Evaluates how fair a model's predictions are across groups.

```python
from skfair.audit import FairnessAuditor

fa = FairnessAuditor(y_test.values, y_pred, X_test["sex"].values)
print(fa.performance_by_group())
print(fa.fairness_metrics())
fa.plot_fairness_radar()
```

---

## Comparison

The `comparison` module provides a `ComparisonReport` for comparing multiple preprocessing methods across datasets and classifiers.

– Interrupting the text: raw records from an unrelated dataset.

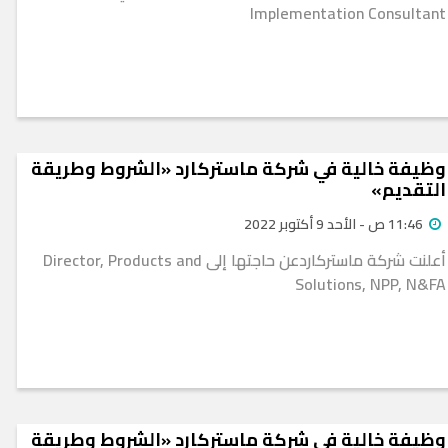
Implementation Consultant
وظيفة خالية في شركة ماستركارد «الشروط وطريقة
التقديم»
11:46 ص - الأحد 9 أكتوبر 2022
أعلنت شركة ماستركاردعن حاجتها إلى Director, Products and
Solutions, NPP, N&FA
وظيفة خالية في شركة ماستركارد «الشروط وطريقة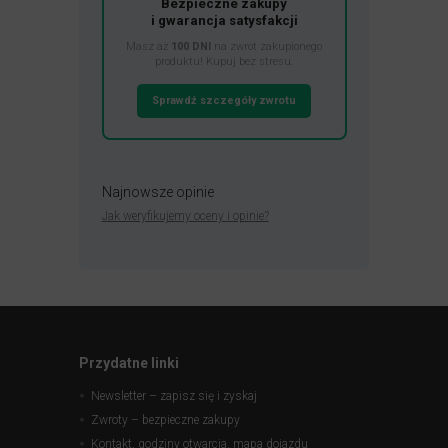
Bezpieczne zakupy
i gwarancja satysfakcji
Masz aż
100 DNI
na zwrot zakupionego
produktu! Kupuj bez stresu.
Sprawdź szczegóły zwrotu
Najnowsze opinie
Jak weryfikujemy oceny i opinie?
Przydatne linki
Newsletter – zapisz się i zyskaj
Zwroty – bezpieczne zakupy
Kontakt, godziny otwarcia, mapa dojazdu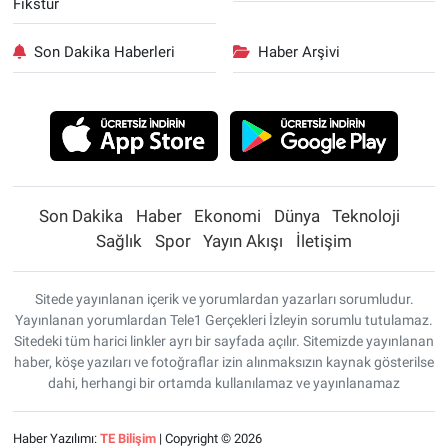
Fikstür
Son Dakika Haberleri
Haber Arşivi
Son Dakika
Haber
Ekonomi
Dünya
Teknoloji
Sağlık
Spor
Yayın Akışı
İletişim
Sitede yayınlanan içerik ve yorumlardan yazarları sorumludur.
Yayınlanan yorumlardan Tele1 Gerçekleri İzleyin sorumlu tutulamaz.
Sitedeki tüm harici linkler ayrı bir sayfada açılır. Sitemizde yayınlanan
haber, köşe yazıları ve fotoğraflar izin alınmaksızın kaynak gösterilse
dahi, herhangi bir ortamda kullanılamaz ve yayınlanamaz
Haber Yazılımı:
TE Bilişim
| Copyright © 2026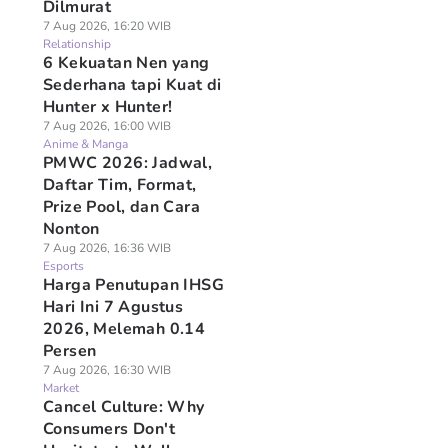
Dilmurat
7 Aug 2026, 16:20 WIB
Relationship
6 Kekuatan Nen yang
Sederhana tapi Kuat di
Hunter x Hunter!
7 Aug 2026, 16:00 WIB
Anime & Manga
PMWC 2026: Jadwal,
Daftar Tim, Format,
Prize Pool, dan Cara
Nonton
7 Aug 2026, 16:36 WIB
Esports
Harga Penutupan IHSG
Hari Ini 7 Agustus
2026, Melemah 0.14
Persen
7 Aug 2026, 16:30 WIB
Market
Cancel Culture: Why
Consumers Don't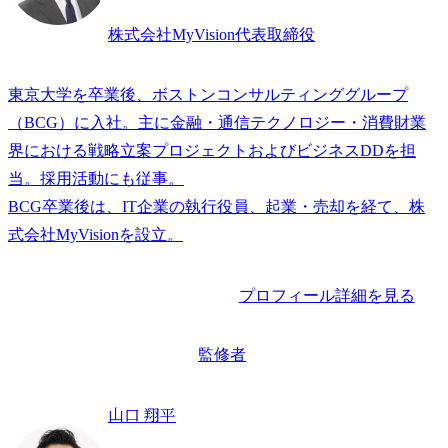
株式会社MyVision代表取締役
東京大学を卒業後、ボストンコンサルティンググループ
（BCG）に入社。主に金融・通信テクノロジー・消費財業
界における戦略立案プロジェクトおよびビジネスDDを担
当。採用活動にも従事。

BCG卒業後は、IT企業の執行役員、起業・売却を経て、株
プロフィール詳細を見る
監修者
山口 翔平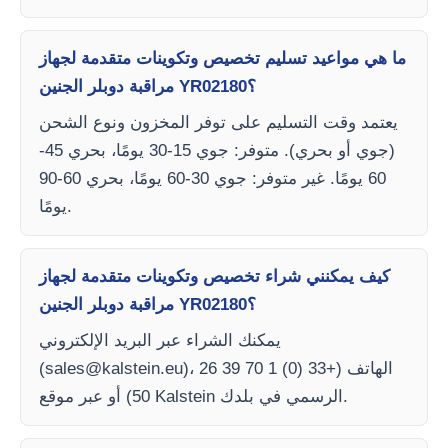
ما هي مواعيد تسليم تخصيص وتكوينات متقدمة لجهاز
مراقبة دوبلر الجنين YR02180؟
يعتمد وقت التسليم على توفر المخزون ونوع الشحن
(جوي أو بحري). متوفر: جوي 15-30 يومًا، بحري 45-
60 يومًا. غير متوفر: جوي 30-60 يومًا، بحري 60-90
يومًا.
كيف يمكنني شراء تخصيص وتكوينات متقدمة لجهاز
مراقبة دوبلر الجنين YR02180؟
يمكنك الشراء عبر البريد الإلكتروني
)، الهاتف (+33 (0) 1 70 39 26
sales@kalstein.eu
(
50) أو عبر موقع Kalstein الرسمي في بلدك.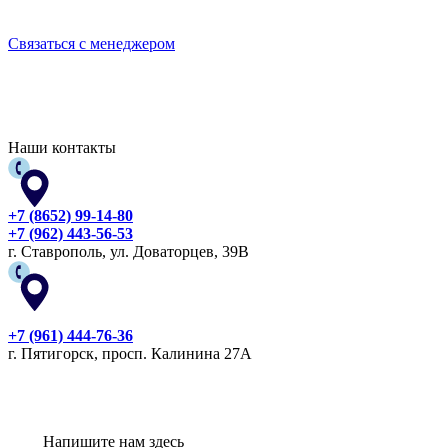
БЕРЕГИТЕ СЕБЯ!
Связаться с менеджером
Наши контакты
+7 (8652) 99-14-80
+7 (962) 443-56-53
г. Ставрополь, ул. Доваторцев, 39В
+7 (961) 444-76-36
г. Пятигорск, просп. Калинина 27А
Напишите нам здесь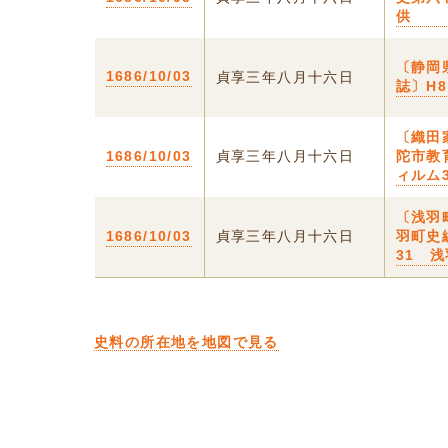
供
〔静岡
1686/10/03
貞享三年八月十六日
誌〕H
〔織田
1686/10/03
貞享三年八月十六日
陀市教
ィルム3
〔浅羽
1686/10/03
貞享三年八月十六日
羽町史
31 
史料の所在地を地図で見る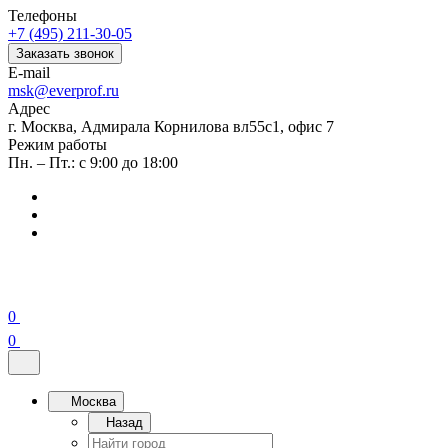
Телефоны
+7 (495) 211-30-05
Заказать звонок
E-mail
msk@everprof.ru
Адрес
г. Москва, Адмирала Корнилова вл55с1, офис 7
Режим работы
Пн. – Пт.: с 9:00 до 18:00
0
0
Москва
Назад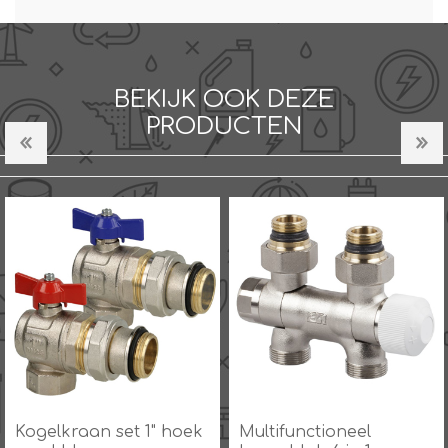
BEKIJK OOK DEZE
PRODUCTEN
Kogelkraan set 1" hoek
Multifunctioneel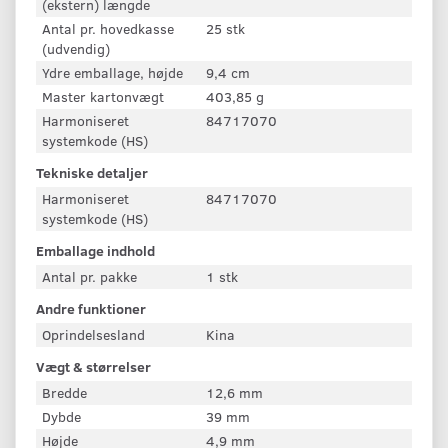
(ekstern) længde
Antal pr. hovedkasse
25 stk
(udvendig)
Ydre emballage, højde
9,4 cm
Master kartonvægt
403,85 g
Harmoniseret
84717070
systemkode (HS)
Tekniske detaljer
Harmoniseret
84717070
systemkode (HS)
Emballage indhold
Antal pr. pakke
1 stk
Andre funktioner
Oprindelsesland
Kina
Vægt & størrelser
Bredde
12,6 mm
Dybde
39 mm
Højde
4,9 mm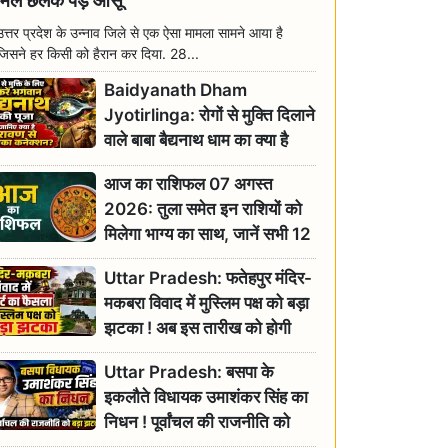
मिल छलक पड़े आंसू
उत्तर प्रदेश के उन्नाव जिले से एक ऐसा मामला सामने आया है
जिसने हर किसी को हैरान कर दिया. 28...
Baidyanath Dham
Jyotirlinga: रोगों से मुक्ति दिलाने
वाले बाबा बैद्यनाथ धाम का क्या है
रावण से संबंध? जानिए ज्योतिर्लिंग की
आज का राशिफल 07 अगस्त
महिमा
2026: तुला समेत इन राशियों को
मिलेगा भाग्य का साथ, जानें सभी 12
राशियों का दैनिक भाग्यफल
Uttar Pradesh: फतेहपुर मंदिर-
मकबरा विवाद में मुस्लिम पक्ष को बड़ा
झटका ! अब इस तारीख को होगी
सुनवाई
Uttar Pradesh: बसपा के
इकलौते विधायक उमाशंकर सिंह का
निधन ! पूर्वांचल की राजनीति को
बड़ा झटका, योगी ने जताया दुःख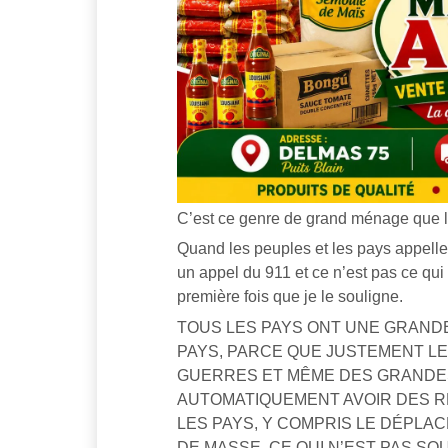
C’est ce genre de grand ménage que l
Quand les peuples et les pays appelle
un appel du 911 et ce n’est pas ce qui
première fois que je le souligne.
TOUS LES PAYS ONT UNE GRANDE
PAYS, PARCE QUE JUSTEMENT L
GUERRES ET MÊME DES GRANDE
AUTOMATIQUEMENT AVOIR DES R
LES PAYS, Y COMPRIS LE DÉPLA
DE MASSE, CE QUI N’EST PAS SO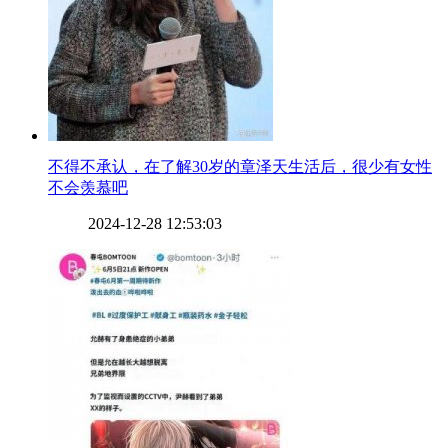
​不得不承认，在了解30岁的章泽天生活后，很少有女性
不会羡慕吧
2024-12-28 12:53:03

`ComparisonReport` expects a DataFrame with the following columns:

| Column | Required | Description |
|---|---|---|
| `dataset` | yes | Dataset name (e.g. `"adult"`, `"compas"`) |
| `method` | yes | Preprocessing method name (e.g. `"Massaging"`, `"FairSmote"`) |
| `classifier` | yes | Classifier name (e.g. `"LogReg"`) |
| `{metric}` | yes (at least one) | Value for each metric (e.g. `accuracy`, `spd`) |
| `{metric}_std` | no | Standard deviation — included when `Experiment(std=True)`, not used by plots |

This is the format returned by `Experiment.run()`, but you can also build it manually.

```python
from skfair.comparison import ComparisonReport

report = ComparisonReport(results_df)

# Summary tables — pivot of metric means per method, averaged over classifiers
tables = report.summary_tables()

# Performance bar charts
report.plot_metric_bar(metric="accuracy")

# Fairness bar chart for a single metric
report.plot_metric_bar(metric="spd")

# Accuracy vs |fairness| scatter — ideally a method sits in the top-right corner
report.plot_tradeoff(fairness_metric="spd", performance_metric="accuracy")

# Heatmap ranking methods per dataset across all metrics
report.plot_ranking()

# Or generate all plots at once
report.plot_all(fairness_metric="spd")

# Export a self-contained HTML report
report.to_html("report.html")
```

---

## Experimentation

The `experimentation` module automates dataset x method x classifier experiments with cross-validation.

```python
from skfair.experimentation import Experiment

exp = Experiment(
    datasets=["adult", "compas"],
    methods=["Massaging", "FairSmote", "ReweighingClassifier"],
    n_splits=5,
)
results = exp.run()

# Generate a ComparisonReport
report = exp.to_report()
report.plot_metric_bar(metric="accuracy")
```

Experiments can also be configured via YAML files:

```python
exp = Experiment.from_config("config.yaml")
results = exp.run()
```

---

## Example notebooks

The [`examples/`](examples/) folder contains step-by-step Jupyter notebooks that walk through every module:

| Notebook | Description |
|---|---|
| [`01_datasets`](examples/01_datasets.ipynb) | Loading, exploring, and preprocessing the bundled datasets |
| [`02_methods`](examples/02_methods.ipynb) | Using fairness methods — transformers, samplers, and meta-estimators |
| [`03_audit`](examples/03_audit.ipynb) | Pre-model bias analysis and post-model fairness auditing |
| [`04_comparison`](examples/04_comparison.ipynb) | Comparing methods side-by-side with `ComparisonReport` |
| [`05_experiment`](examples/05_experiment.ipynb) | Running cross-validated experiments with `Experiment` |
| [`05a_experiment_config`](examples/05a_experiment_config.ipynb) | Configuring experiments from Python and YAML |
| [`05b_custom_datasets`](examples/05b_custom_datasets.ipynb) | Using custom (user-provided) datasets in experiments |
| [`06_benchmark`](examples/06_benchmark.ipynb) | Full-scale benchmark driven by a YAML config file |

---

## License

BSD 3-Clause. See [LICENSE](LICENSE) for details.